Share thisCost and process improvement within biocontainment space
Rapid growth of biocontainment environments is all around us.We are constantly learning more and more about containment initiatives, facility design, appropriate materials, and evolving operating procedures to help minimize the risk of a breech of containment. With that stated, there are associated costs which continually increase as the economy changes. In an effort to minimize risk and reduce increased costs in renovations of existing and new biosafety labs, let?s take a closer look into isolation technology.
Isolation technology in a bio-safety lab:
- As laboratory plans become more "comprehensive," adding new technologies and core services, there will be more sharing of space between multiple user groups working with multiple agents.
- The challenges facing the designer are: "Mitigating the contamination risks to the protect personnel, the environment, and the science "Maintaining the highest possible productivity "Achieving both of the statements above in a cost effective manner
- Contamination is difficult to detect and to diagnose. It is often well after the fact that a problem is detected. The cost of the investigation and the facility shut-down must be taken into consideration. Anticipation and prevention are key elements for safety and reliability.
This article will discuss isolator techniques and highlight their key benefits: cost and process improvement within biocontainment space.

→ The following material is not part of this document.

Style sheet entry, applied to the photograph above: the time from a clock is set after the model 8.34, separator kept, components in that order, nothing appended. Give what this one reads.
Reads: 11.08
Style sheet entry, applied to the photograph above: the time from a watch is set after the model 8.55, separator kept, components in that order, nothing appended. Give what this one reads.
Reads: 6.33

Continuity of Containment: A Key Element for Optimized Facility Design and Cost Saving
The use of micro-environments in the medical and pharmaceutical industry has seen a revolution over the last two decades. The concept of minimizing the exposed area and keeping the operator outside of the hazardous zone has significantly changed the way the research and production facilities have been designed.

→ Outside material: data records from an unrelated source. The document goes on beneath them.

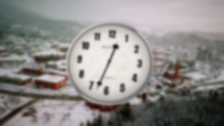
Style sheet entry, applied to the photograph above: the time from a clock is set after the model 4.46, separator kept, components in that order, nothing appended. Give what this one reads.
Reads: 12.33
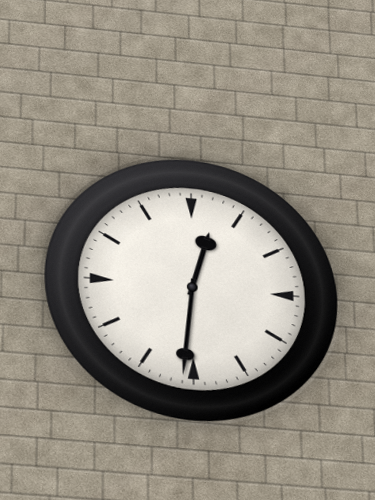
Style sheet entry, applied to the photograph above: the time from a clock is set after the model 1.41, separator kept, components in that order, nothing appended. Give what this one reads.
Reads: 12.31
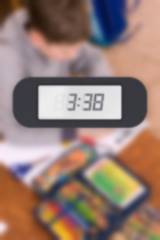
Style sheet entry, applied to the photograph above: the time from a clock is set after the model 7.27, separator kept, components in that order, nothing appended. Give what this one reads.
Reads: 3.38
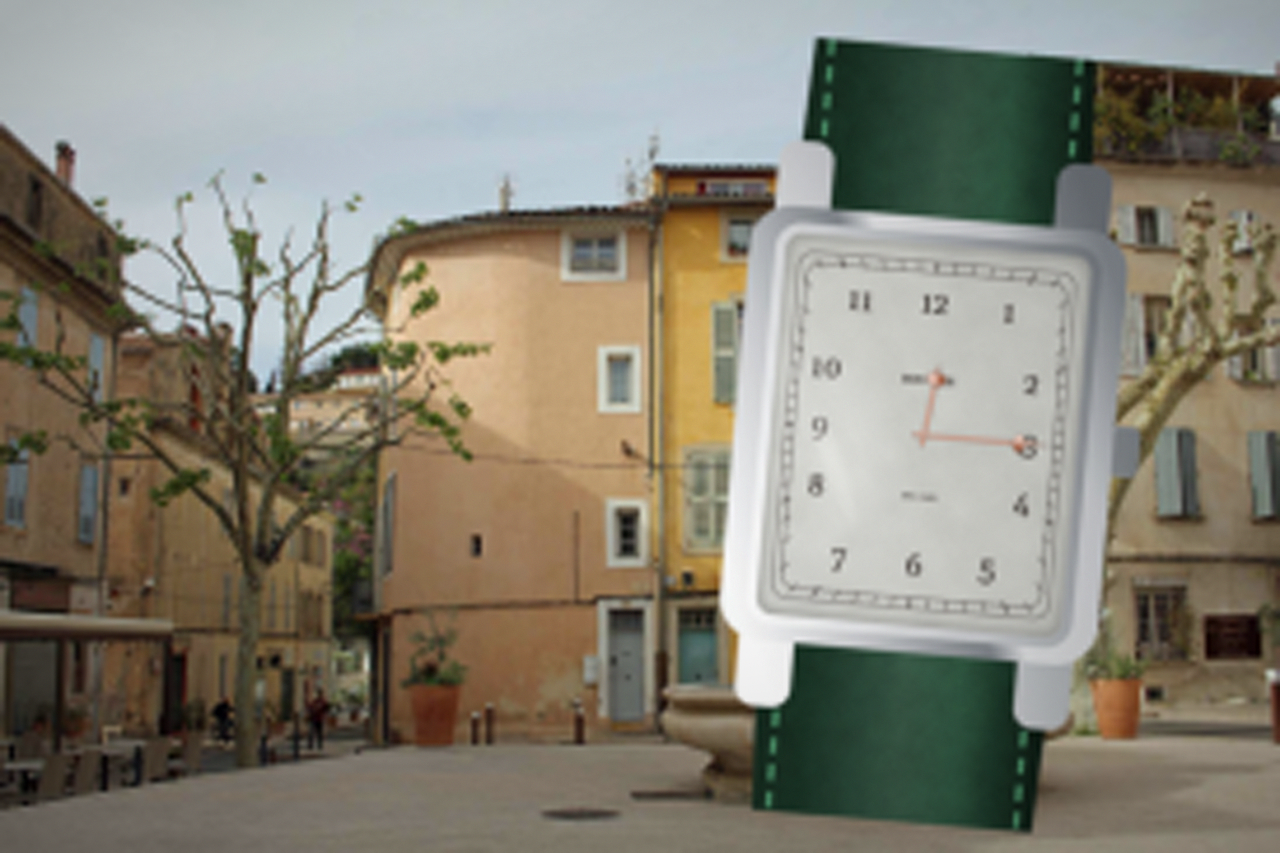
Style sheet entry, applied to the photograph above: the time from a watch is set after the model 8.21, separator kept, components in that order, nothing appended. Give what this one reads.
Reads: 12.15
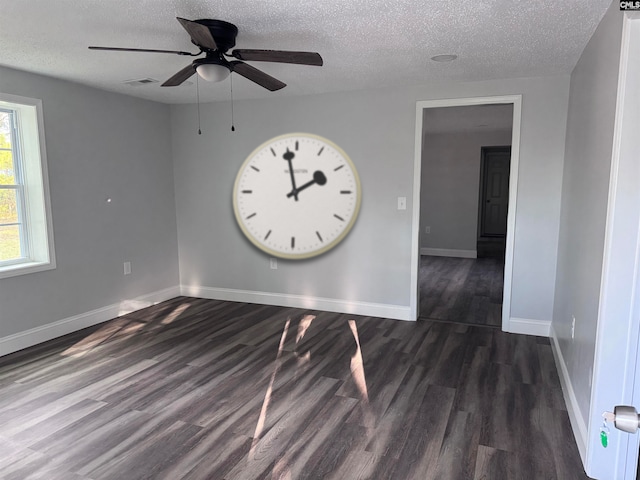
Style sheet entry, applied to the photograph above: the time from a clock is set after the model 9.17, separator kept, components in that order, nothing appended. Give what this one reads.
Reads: 1.58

The containment strategy consists of isolating the hazardous process instead of placing the personnel within the process and relying on personnel protective equipment (PPE) to provide a safe solution - much like reversing the Personal Protection Equipment from the operator onto the machine. Especially when working with high consequence pathogens, the transfer of the role of the containment barrier function from the room to the localized isolation technology has several benefits. Since the hazard is contained within the smaller zone of the isolator, the containment room itself has significantly less risk of exposure and less of a role in the protection in the outside environment. Though still classified a hazardous space, the containment room itself can often be constructed with less performance requirements and simpler materials and methods, resulting in cost savings. Significant savings can be realized if engineering enhancements itself such as effluent decontamination and fumigation processes, necessary to work with high consequence biohazards (that are often expensive to incorporate in the room and facility), can be incorporated into the isolation technology.